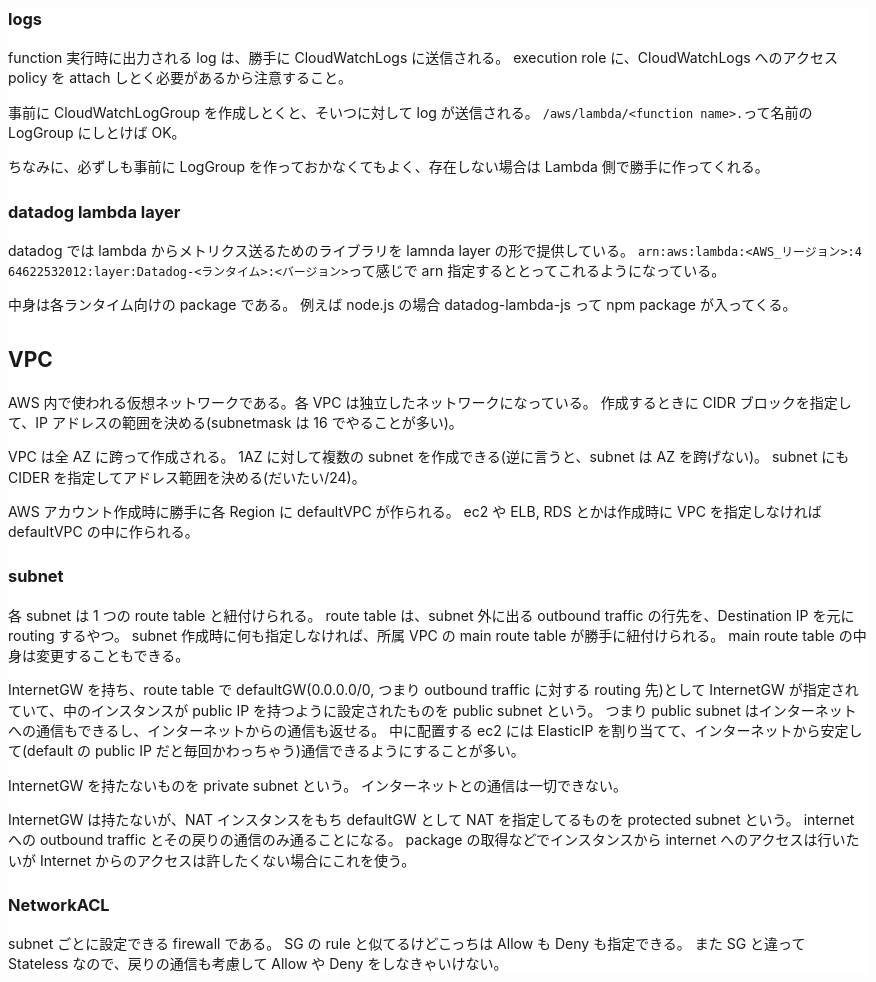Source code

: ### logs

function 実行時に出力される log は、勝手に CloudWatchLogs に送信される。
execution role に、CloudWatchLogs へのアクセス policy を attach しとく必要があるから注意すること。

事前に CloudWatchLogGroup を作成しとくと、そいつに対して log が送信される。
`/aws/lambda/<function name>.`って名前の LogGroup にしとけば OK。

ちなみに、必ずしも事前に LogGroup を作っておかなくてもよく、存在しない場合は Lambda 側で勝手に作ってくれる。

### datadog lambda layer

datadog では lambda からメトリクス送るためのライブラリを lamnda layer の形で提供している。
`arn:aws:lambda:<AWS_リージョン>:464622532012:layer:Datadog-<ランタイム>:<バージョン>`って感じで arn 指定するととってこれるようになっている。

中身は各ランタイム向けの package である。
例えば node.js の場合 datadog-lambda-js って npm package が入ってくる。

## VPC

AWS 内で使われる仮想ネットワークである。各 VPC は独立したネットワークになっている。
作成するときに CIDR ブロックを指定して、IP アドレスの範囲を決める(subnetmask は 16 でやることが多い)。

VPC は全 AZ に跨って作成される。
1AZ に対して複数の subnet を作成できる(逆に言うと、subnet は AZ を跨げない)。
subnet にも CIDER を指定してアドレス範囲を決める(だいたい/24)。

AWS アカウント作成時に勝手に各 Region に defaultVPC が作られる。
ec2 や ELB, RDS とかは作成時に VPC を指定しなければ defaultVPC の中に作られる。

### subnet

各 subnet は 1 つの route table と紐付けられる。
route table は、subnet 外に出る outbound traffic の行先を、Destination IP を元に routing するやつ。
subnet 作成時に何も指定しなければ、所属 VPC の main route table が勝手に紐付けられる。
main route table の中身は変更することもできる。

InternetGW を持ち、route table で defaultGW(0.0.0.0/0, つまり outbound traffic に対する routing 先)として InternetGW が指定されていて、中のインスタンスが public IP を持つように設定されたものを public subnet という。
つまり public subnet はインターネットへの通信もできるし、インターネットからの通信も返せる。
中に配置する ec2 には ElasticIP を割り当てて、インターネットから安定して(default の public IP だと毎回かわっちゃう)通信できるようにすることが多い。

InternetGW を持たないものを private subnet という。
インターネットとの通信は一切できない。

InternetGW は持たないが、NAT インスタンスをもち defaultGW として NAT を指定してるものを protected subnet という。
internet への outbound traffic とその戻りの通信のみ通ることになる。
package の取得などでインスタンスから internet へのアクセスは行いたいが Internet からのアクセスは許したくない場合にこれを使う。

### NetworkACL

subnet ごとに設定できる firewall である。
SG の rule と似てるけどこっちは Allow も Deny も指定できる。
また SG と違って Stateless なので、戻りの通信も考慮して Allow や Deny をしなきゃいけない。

──────

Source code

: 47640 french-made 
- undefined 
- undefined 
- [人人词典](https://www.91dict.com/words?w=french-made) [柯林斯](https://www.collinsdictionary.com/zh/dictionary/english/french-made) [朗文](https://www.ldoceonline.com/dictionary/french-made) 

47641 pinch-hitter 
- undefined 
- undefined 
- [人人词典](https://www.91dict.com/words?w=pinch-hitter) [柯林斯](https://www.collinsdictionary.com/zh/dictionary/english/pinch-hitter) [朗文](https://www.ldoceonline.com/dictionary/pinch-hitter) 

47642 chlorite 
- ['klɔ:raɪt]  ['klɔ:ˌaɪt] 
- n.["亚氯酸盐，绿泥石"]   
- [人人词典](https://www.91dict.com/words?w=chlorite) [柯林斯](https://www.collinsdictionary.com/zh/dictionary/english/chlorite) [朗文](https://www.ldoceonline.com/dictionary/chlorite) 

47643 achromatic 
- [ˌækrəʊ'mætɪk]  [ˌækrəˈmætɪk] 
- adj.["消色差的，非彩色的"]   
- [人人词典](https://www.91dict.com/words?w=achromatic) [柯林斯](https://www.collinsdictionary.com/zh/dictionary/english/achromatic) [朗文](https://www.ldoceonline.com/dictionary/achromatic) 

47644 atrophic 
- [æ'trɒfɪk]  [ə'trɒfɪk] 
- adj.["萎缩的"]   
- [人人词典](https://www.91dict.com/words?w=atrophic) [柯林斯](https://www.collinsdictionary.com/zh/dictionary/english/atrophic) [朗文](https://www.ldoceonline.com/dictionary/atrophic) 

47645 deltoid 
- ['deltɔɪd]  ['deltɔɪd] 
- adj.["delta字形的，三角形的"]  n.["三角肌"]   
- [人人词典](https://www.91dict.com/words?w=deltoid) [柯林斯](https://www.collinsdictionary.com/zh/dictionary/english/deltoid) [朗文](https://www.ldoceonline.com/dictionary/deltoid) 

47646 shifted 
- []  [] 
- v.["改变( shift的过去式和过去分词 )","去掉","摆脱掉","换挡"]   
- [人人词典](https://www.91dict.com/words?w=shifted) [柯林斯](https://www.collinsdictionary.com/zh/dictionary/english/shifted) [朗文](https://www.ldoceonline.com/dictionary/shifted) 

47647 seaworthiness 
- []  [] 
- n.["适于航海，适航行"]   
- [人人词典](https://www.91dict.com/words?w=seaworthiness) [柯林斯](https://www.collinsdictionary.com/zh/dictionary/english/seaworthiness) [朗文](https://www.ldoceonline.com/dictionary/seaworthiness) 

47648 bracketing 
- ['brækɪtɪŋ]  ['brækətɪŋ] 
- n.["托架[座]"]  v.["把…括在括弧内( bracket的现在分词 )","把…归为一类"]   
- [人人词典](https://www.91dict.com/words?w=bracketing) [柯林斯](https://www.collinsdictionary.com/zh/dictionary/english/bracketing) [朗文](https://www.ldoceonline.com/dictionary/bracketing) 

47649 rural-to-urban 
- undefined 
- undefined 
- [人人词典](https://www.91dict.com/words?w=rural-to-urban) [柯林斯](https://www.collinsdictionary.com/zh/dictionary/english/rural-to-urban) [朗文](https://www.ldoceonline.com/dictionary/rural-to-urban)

──────

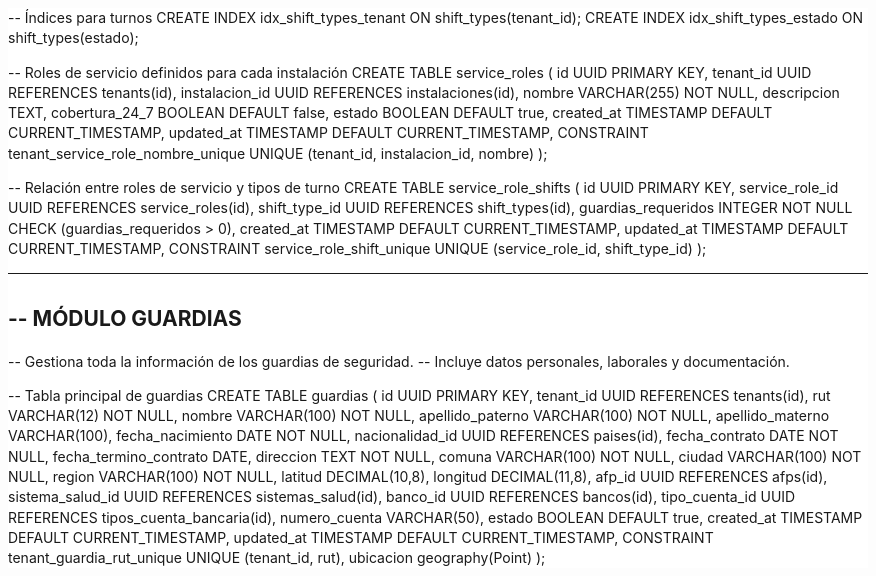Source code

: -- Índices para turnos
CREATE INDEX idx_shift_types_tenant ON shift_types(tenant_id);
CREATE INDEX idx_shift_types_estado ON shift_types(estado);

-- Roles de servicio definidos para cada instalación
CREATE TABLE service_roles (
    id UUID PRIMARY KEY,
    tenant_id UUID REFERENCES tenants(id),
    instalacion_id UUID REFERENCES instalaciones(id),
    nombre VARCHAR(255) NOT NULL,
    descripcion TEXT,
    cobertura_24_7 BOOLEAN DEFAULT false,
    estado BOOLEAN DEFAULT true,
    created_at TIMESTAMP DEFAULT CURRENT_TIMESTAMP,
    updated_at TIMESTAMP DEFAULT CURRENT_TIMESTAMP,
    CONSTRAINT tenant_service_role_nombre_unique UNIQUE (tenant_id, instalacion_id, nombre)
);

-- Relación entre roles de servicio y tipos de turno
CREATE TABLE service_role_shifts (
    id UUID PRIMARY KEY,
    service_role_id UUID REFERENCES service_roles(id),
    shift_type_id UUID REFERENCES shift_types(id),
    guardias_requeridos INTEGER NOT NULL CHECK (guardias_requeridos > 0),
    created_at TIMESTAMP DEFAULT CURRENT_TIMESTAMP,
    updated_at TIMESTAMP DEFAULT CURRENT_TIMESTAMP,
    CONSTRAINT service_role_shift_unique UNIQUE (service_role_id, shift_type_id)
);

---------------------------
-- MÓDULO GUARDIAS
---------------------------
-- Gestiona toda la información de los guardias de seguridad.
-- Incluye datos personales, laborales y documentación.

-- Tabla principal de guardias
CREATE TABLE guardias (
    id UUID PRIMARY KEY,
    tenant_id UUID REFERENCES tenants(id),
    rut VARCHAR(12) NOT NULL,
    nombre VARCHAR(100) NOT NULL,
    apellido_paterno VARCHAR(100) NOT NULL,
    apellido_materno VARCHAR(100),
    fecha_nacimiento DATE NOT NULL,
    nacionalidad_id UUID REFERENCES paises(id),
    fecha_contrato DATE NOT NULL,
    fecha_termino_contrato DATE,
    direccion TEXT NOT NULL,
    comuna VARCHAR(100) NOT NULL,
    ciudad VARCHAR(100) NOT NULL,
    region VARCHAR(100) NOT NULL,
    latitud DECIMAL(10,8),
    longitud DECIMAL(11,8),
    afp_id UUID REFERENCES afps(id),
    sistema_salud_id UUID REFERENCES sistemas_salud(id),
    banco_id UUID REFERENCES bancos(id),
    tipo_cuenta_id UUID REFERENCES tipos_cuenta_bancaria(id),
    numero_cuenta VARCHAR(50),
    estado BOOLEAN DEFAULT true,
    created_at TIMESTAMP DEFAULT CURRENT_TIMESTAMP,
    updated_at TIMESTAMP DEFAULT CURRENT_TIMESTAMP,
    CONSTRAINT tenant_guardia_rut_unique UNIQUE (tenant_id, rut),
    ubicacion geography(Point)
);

──────

EXERCISE BRIEF. Starting with the line that contains "-- Tabla principal de guardias" and continuing through the line that contains "banco_id UUID REFERENCES", express those lines of the material as a JSON list of strings, with one string per line and blank lines omitted.

TASK SOLUTION.
[
  "-- Tabla principal de guardias",
  "CREATE TABLE guardias (",
  "    id UUID PRIMARY KEY,",
  "    tenant_id UUID REFERENCES tenants(id),",
  "    rut VARCHAR(12) NOT NULL,",
  "    nombre VARCHAR(100) NOT NULL,",
  "    apellido_paterno VARCHAR(100) NOT NULL,",
  "    apellido_materno VARCHAR(100),",
  "    fecha_nacimiento DATE NOT NULL,",
  "    nacionalidad_id UUID REFERENCES paises(id),",
  "    fecha_contrato DATE NOT NULL,",
  "    fecha_termino_contrato DATE,",
  "    direccion TEXT NOT NULL,",
  "    comuna VARCHAR(100) NOT NULL,",
  "    ciudad VARCHAR(100) NOT NULL,",
  "    region VARCHAR(100) NOT NULL,",
  "    latitud DECIMAL(10,8),",
  "    longitud DECIMAL(11,8),",
  "    afp_id UUID REFERENCES afps(id),",
  "    sistema_salud_id UUID REFERENCES sistemas_salud(id),",
  "    banco_id UUID REFERENCES bancos(id),"
]